INSTRUÇÃO A =
Liste tudo o que, segundo o texto sobre o curta “Toys”, os EUA enfrentavam dentro do próprio país nos anos 1960.
INSTRUÇÃO B =
Dê continuidade ao texto sobre o curta “Toys” a partir da última frase apresentada.

Um libelo contra a guerra e a violência. É o curta “Toys” (1966) do
canadense Grant Munro: crianças veem através de uma vitrine soldados e armas de
brinquedo ganharem vida e transformar a loja em um campo de batalha. Mais do
que um protesto contra a guerra dos adultos, o curta cria um debate sobre as
armas de brinquedo: elas podem estimular a violência pela naturalização da
guerra? Assistindo ao curta vemos que talvez o problema não esteja na
brincadeira de guerra em si, mas na utilização dos “brinquedos-réplica”: a
imitação é o principal impulso do jogo infantil, que pode se deteriorar em mera
réplica com a mercantilização dos brinquedos. Dessa forma, a brincadeira pode
virar mero condicionamento para o mundo adulto que lhe aguarda.
Estamos nos anos
1960, em meio à Guerra Fria e a Guerra do Vietnã. Os EUA enfrentavam dentro do
próprio país protestos contra a guerra, conflitos raciais e uma crescente
contracultura jovem que questionava os valores da sociedade de consumo.

DADOS DE ORIGEM =
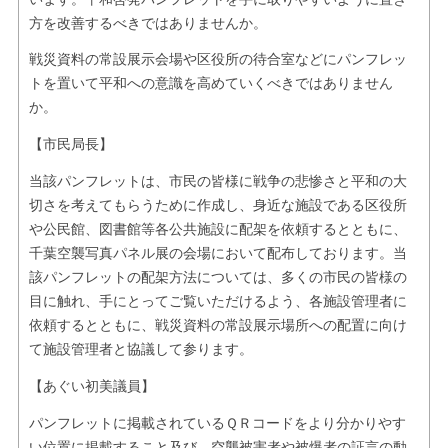
方を改善するべきではありませんか。
戦災資料の常設展示会場や区役所の待合室などにパンフレッ
トを置いて平和への意識を高めていくべきではありません
か。
【市民局長】
当該パンフレットは、市民の皆様に戦争の悲惨さと平和の大
切さを考えてもらうために作成し、身近な施設である区役所
や公民館、図書館等各公共施設に配架を依頼するとともに、
千葉空襲写真パネル展の会場において配布しております。当
該パンフレットの配架方法については、多くの市民の皆様の
目に触れ、手にとってご覧いただけるよう、各施設管理者に
依頼するとともに、戦災資料の常設展示場所への配置に向け
て施設管理者と協議して参ります。
【あぐい初美議員】
パンフレットに掲載されているＱＲコードをより分かりやす
い位置に掲載すること及び、空襲被害者や被爆者の証言の動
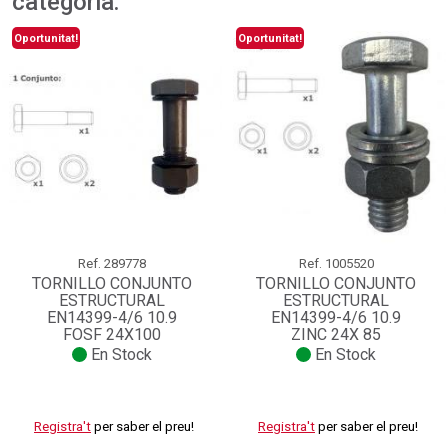
categoria:
Oportunitat!
Oportunitat!
Ref.
289778
Ref.
1005520
TORNILLO CONJUNTO
TORNILLO CONJUNTO
ESTRUCTURAL
ESTRUCTURAL
EN14399-4/6 10.9
EN14399-4/6 10.9
FOSF 24X100
ZINC 24X 85
En Stock
En Stock
Registra't
per saber el preu!
Registra't
per saber el preu!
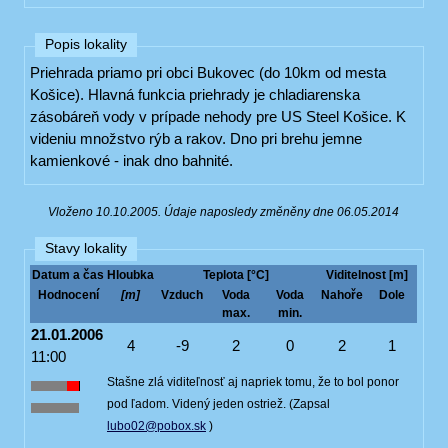
Popis lokality
Priehrada priamo pri obci Bukovec (do 10km od mesta
Košice). Hlavná funkcia priehrady je chladiarenska
zásobáreň vody v prípade nehody pre US Steel Košice. K
videniu množstvo rýb a rakov. Dno pri brehu jemne
kamienkové - inak dno bahnité.
Vloženo 10.10.2005. Údaje naposledy změněny dne 06.05.2014
Stavy lokality
Datum a čas
Hloubka
Teplota [°C]
Viditelnost [m]
Hodnocení
[m]
Vzduch
Voda
Voda
Nahoře
Dole
max.
min.
21.01.2006
4
-9
2
0
2
1
11:00
Stašne zlá viditeľnosť aj napriek tomu, že to bol ponor
pod ľadom. Videný jeden ostriež. (Zapsal
lubo02@pobox.sk
)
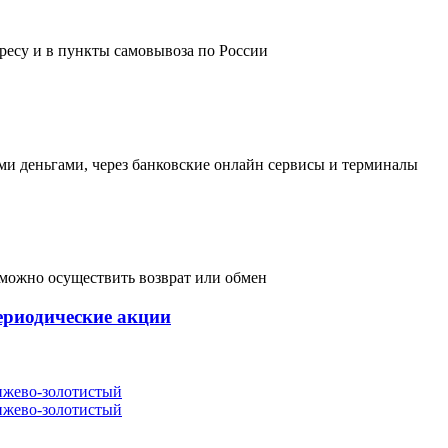
дресу и в пункты самовывоза по России
и деньгами, через банковские онлайн сервисы и терминалы
, можно осуществить возврат или обмен
ериодические акции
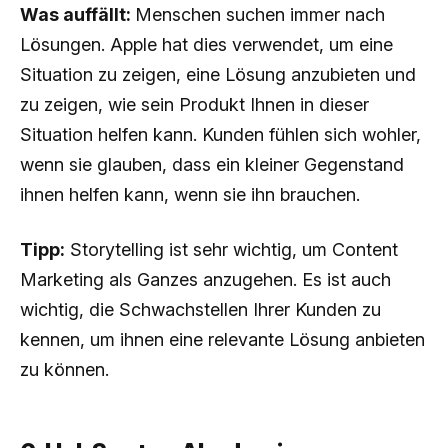
Was auffällt:
Menschen suchen immer nach
Lösungen. Apple hat dies verwendet, um eine
Situation zu zeigen, eine Lösung anzubieten und
zu zeigen, wie sein Produkt Ihnen in dieser
Situation helfen kann. Kunden fühlen sich wohler,
wenn sie glauben, dass ein kleiner Gegenstand
ihnen helfen kann, wenn sie ihn brauchen.
Tipp:
Storytelling ist sehr wichtig, um Content
Marketing als Ganzes anzugehen. Es ist auch
wichtig, die Schwachstellen Ihrer Kunden zu
kennen, um ihnen eine relevante Lösung anbieten
zu können.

RESULTADO DA TAREFA A =
- protestos contra a guerra
- conflitos raciais
- uma crescente contracultura jovem que questionava os valores da sociedade de consumo

RESULTADO DA TAREFA B =
E o diretor e
animador canadense Grant Munro viu o seu irmão Brian Munro gastar grande parte
da sua vida adulta servindo ao exército canadense, em uma unidade de infantaria
que aliou-se aos EUA durante a Guerra da Coréia – 1950-53. Certamente essa foi
a inspiração para fazer o curta Toys,
obra que se somou ao intenso esforço anti-militarista da década.
No curta vemos
crianças que se reúnem em torno de uma vitrine de uma loja de brinquedos no
Natal. O desfile dos brinquedos em stop
motion vai se tornando cada vez sinistro quando aparecem soldadinhos e
réplicas de tanques de guerra e armas.
Na época, Toys estimulou o debate sobre a
militarização dos brinquedos e o efeito no imaginário infantil – seriam os
brinquedos de guerra formas sutis de
naturalizar a guerra e torná-la aceitável para futuras gerações?
Em postagem
anterior discutíamos as ideias do filósofo Walter Benjamin sobre os brinquedos
e o brincar infantil. Segundo ele, o jogo e o brinquedo materializam o chamado
impulso mimético natural no ser humano – na imitação as crianças incorporam e
traduzem o realismo do mundo adulto para o universo dos jogos, onde tudo é
livremente subvertido – clique
aqui.
Por esse
princípio, os jogos de guerra não seriam em si maus – faz parte do impulso
mimético de imitar o mundo adulto, porém transformando-o através da imaginação.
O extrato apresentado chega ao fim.